(Records provided begins)

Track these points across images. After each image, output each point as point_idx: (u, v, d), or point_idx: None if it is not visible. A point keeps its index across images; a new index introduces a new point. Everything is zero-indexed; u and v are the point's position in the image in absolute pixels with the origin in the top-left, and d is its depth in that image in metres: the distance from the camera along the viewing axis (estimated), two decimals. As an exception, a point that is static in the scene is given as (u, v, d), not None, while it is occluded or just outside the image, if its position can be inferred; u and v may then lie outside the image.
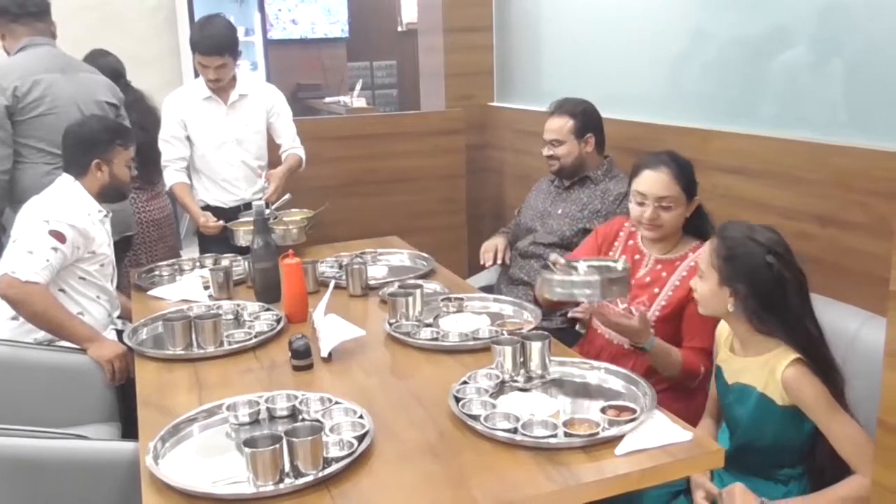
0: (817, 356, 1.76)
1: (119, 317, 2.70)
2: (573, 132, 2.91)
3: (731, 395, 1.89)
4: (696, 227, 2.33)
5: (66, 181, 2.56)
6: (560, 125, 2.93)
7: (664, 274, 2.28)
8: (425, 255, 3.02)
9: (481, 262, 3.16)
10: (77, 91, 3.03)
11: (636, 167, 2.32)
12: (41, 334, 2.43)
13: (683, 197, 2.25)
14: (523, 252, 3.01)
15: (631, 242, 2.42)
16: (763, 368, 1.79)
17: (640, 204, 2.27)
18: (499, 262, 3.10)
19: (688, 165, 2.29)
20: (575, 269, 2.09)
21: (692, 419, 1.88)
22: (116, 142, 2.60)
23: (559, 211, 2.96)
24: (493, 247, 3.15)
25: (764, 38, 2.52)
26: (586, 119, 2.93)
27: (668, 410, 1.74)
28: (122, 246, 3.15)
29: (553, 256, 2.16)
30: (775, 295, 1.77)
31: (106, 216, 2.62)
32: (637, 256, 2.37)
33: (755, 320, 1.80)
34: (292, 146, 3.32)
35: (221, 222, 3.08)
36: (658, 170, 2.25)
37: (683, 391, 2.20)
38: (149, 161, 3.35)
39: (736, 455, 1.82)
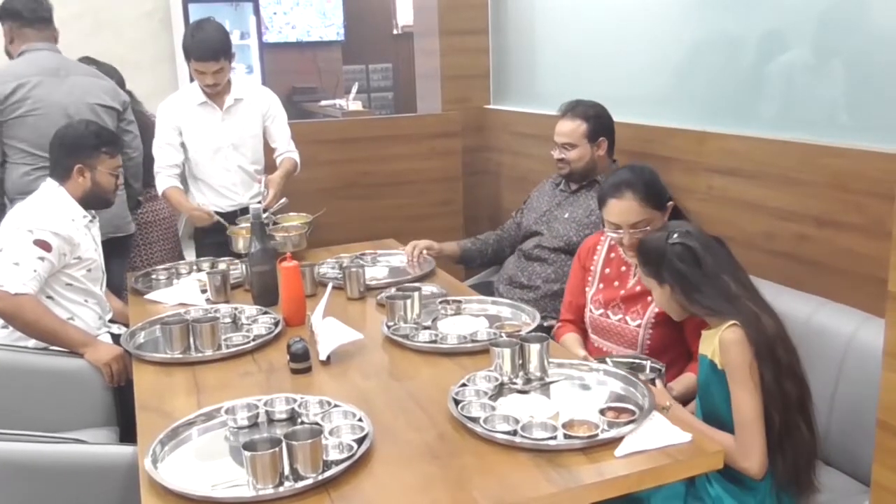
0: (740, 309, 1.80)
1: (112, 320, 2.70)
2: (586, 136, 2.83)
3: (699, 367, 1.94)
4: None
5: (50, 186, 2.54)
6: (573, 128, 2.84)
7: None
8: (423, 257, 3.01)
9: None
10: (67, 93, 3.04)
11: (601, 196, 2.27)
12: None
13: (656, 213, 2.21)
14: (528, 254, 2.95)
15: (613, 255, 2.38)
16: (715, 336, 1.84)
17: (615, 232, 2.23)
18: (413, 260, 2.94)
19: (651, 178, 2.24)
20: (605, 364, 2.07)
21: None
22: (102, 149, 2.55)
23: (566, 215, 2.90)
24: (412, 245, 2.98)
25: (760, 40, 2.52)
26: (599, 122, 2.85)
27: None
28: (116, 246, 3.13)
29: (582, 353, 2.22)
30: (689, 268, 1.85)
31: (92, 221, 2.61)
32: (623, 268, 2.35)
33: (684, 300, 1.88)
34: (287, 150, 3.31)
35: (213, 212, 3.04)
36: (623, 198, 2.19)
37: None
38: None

(Records provided ends)

# [Assignment]
Could you restate all of the data above word for word and skip every picture?

# [Written answer]
Track these points across images. After each image, output each point as point_idx: (u, v, d), or point_idx: None if it is not visible. A point keeps its index across images; a new index introduces a new point. Everything is zero-indexed; u and v are the point's position in the image in absolute pixels with the origin in the top-left, and d is its depth in that image in metres: the distance from the camera along the viewing axis (estimated), two decimals. As an exception, a point that is static in the scene is given as (u, v, d), not None, while it is occluded or just outside the image, if its position can be inferred; u and v may then lie outside the image.
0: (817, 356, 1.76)
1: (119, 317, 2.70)
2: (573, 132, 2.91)
3: (731, 395, 1.89)
4: (696, 227, 2.33)
5: (66, 181, 2.56)
6: (560, 125, 2.93)
7: (664, 274, 2.28)
8: (425, 255, 3.02)
9: (481, 262, 3.16)
10: (77, 91, 3.03)
11: (636, 167, 2.32)
12: (41, 334, 2.43)
13: (683, 197, 2.25)
14: (523, 252, 3.01)
15: (631, 242, 2.42)
16: (763, 368, 1.79)
17: (640, 204, 2.27)
18: (499, 262, 3.10)
19: (688, 165, 2.29)
20: (575, 269, 2.09)
21: (692, 419, 1.88)
22: (116, 142, 2.60)
23: (559, 211, 2.96)
24: (493, 247, 3.15)
25: (764, 38, 2.52)
26: (586, 119, 2.93)
27: (668, 410, 1.74)
28: (122, 246, 3.15)
29: (553, 256, 2.16)
30: (775, 295, 1.77)
31: (106, 216, 2.62)
32: (637, 256, 2.37)
33: (755, 320, 1.80)
34: (292, 146, 3.32)
35: (221, 222, 3.08)
36: (658, 170, 2.25)
37: (683, 391, 2.20)
38: (149, 161, 3.35)
39: (736, 455, 1.82)
0: (740, 309, 1.80)
1: (112, 320, 2.70)
2: (586, 136, 2.83)
3: (699, 367, 1.94)
4: None
5: (50, 186, 2.54)
6: (573, 128, 2.84)
7: None
8: (423, 257, 3.01)
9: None
10: (67, 93, 3.04)
11: (601, 196, 2.27)
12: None
13: (656, 213, 2.21)
14: (528, 254, 2.95)
15: (613, 255, 2.38)
16: (715, 336, 1.84)
17: (615, 232, 2.23)
18: (413, 260, 2.94)
19: (651, 178, 2.24)
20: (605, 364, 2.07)
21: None
22: (102, 149, 2.55)
23: (566, 215, 2.90)
24: (412, 245, 2.98)
25: (760, 40, 2.52)
26: (599, 122, 2.85)
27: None
28: (116, 246, 3.13)
29: (582, 353, 2.22)
30: (689, 268, 1.85)
31: (92, 221, 2.61)
32: (623, 268, 2.35)
33: (684, 300, 1.88)
34: (287, 150, 3.31)
35: (213, 212, 3.04)
36: (623, 198, 2.19)
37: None
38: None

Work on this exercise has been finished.